= TEXTE FOURNI =
▬▬▬▬▬▬▬▬▬▬

M. le président. - L’amendement de M. Meeus, n’est pas en discussion. Le premier objet en discussion, c’est la première question de principe. Si elle est résolue affirmativement, il sera question de l’amendement de M. Meeus.

M. Delfosse. - Messieurs, l’honorable M. de Brouckere m’objecte que la question de principe que nous avons à résoudre en ce moment est justement celle sur laquelle toute la discussion générale a roulé ; je prierai la chambre de se rappeler que lorsqu’on a proposé de clore la discussion générale, j’ai déclaré, en consentant à la clôture, que j’avais encore des observations à présenter en réponse aux discours de M. le ministre des travaux publics et de quelques autres orateurs, et que je me réservais de prendre la parole dans la discussion spéciale qui s’ouvrirait sur les questions de principe posées par M. le ministre de l’intérieur. M. le ministre de l’intérieur m’a répondu que je pouvais être parfaitement tranquille, que la clôture de la discussion générale ne serait pas un obstacle aux explications que j’avais à donner ; après cela il serait inouï qu’on me refusât la parole.

▬▬▬▬▬▬▬▬▬▬

= DONNÉES ENREGISTRÉES =
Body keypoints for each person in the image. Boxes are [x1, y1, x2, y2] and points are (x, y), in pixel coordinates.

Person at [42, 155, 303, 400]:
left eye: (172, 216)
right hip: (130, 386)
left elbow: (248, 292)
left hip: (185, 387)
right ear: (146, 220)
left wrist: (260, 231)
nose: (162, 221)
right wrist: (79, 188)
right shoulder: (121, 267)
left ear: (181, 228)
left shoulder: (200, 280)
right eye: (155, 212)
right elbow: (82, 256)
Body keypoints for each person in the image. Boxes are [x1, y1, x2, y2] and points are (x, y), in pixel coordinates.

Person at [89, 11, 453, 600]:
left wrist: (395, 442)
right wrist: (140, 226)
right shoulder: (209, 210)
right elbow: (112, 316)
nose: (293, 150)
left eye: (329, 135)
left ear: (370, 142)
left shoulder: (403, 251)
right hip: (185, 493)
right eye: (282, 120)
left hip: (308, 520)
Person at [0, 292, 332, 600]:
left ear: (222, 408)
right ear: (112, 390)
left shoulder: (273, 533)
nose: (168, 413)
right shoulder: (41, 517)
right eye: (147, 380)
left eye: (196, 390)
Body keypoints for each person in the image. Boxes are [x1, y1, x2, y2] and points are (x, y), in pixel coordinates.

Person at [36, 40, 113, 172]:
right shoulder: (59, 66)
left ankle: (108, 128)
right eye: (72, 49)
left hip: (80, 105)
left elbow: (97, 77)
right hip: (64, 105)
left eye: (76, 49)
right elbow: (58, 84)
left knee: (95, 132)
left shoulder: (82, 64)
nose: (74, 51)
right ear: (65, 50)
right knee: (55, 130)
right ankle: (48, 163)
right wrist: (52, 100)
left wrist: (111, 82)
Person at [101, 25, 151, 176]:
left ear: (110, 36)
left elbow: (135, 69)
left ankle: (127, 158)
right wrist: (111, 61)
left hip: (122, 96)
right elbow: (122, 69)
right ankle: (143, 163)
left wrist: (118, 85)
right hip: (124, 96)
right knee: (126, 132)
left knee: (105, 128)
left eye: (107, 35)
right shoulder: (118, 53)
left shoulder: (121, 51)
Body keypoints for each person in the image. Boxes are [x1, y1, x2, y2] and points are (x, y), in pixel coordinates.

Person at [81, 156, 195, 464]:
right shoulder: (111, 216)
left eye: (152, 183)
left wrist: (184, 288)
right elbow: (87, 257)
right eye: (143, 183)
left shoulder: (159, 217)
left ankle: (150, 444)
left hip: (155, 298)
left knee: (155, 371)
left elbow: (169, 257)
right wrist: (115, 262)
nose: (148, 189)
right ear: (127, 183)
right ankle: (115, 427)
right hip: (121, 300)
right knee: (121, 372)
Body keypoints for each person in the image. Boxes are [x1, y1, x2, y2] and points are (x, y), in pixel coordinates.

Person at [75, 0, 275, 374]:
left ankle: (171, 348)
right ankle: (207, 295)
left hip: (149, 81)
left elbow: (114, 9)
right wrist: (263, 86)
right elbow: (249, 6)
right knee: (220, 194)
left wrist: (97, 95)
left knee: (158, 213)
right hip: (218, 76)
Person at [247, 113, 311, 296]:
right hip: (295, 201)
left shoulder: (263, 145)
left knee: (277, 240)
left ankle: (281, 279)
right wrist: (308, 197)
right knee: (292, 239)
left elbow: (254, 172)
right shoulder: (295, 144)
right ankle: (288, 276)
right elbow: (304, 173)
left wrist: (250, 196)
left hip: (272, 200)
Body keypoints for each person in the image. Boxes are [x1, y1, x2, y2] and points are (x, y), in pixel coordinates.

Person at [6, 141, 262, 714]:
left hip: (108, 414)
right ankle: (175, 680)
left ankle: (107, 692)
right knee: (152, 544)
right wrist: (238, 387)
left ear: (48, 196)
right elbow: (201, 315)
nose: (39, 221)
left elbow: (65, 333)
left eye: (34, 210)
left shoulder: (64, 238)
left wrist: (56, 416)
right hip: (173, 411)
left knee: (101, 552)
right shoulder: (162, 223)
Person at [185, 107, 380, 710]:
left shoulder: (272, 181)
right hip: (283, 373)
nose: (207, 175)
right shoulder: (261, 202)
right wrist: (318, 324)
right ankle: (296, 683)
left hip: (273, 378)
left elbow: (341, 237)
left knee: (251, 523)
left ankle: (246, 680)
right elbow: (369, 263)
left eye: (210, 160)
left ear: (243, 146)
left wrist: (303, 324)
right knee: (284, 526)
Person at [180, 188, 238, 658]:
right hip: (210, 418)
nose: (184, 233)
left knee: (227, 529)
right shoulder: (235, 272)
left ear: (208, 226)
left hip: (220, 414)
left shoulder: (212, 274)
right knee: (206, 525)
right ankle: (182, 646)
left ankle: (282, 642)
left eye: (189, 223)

▬▬▬▬▬▬▬▬▬▬

= À FAIRE =
Écrivez la suite du débat à la chambre, juste après sa dernière phrase. Les lignes n'ont aucun lien avec le débat à la chambre.

= VOTRE RÉPONSE =
M. de Brouckere. - Si tout à l’heure j’ai fait une observation, en réponse à l’honorable M. Delfosse, ce n’était pas pour l’empêcher de parler, c’était pour l’engager à parler immédiatement. Nous l’écouterons avec plaisir. Mais je ne vois pas pourquoi l’on renverrait à lundi une discussion qui n’est pas nouvelle-, car ç’a été l’objet de la discussion générale.

M. Dumortier. - La question de principe posée par M. le président, est précisément celle sur laquelle nous discutons depuis trois semaines. Quand on a discuté une question pendant trois semaines, on peut bien la mettre aux voix. Je demande que l’on procède au vote.

- Le renvoi de la discussion à lundi est mis aux voix ; il n’est pas adopté.

M. Osy. - J’ai demandé la parole pour connaître l’opinion du gouvernement sur l’amendement. Cela est nécessaire avant de commencer.

M. le président. - J’ai déjà fait observer à l’honorable membre que l’amendement de M. Meeus n’est pas en discussion.

La discussion est ouverte sur la première question de principe.

La parole est à M. Delfosse.

M. Delfosse. - J’ai cru que la discussion de la proposition de l’honorable M. Delehaye prendrait toute la séance ; je devais le croire puisque le gouvernement avait demandé une remise pour se préparer. Je ne m’attendais donc pas à voir aborder aujourd’hui les questions de principe. Je ne suis pas muni des pièces dont j’aurai besoin pour répondre à M. le ministre des travaux publics et à d’autres orateurs ; s’il ne s’agissait que de raisons à donner, je pourrai prendre immédiatement la parole, mais j’ai aussi des chiffres à opposer, et ces chiffres se trouvent dans des documents que je n’ai pas sous la main.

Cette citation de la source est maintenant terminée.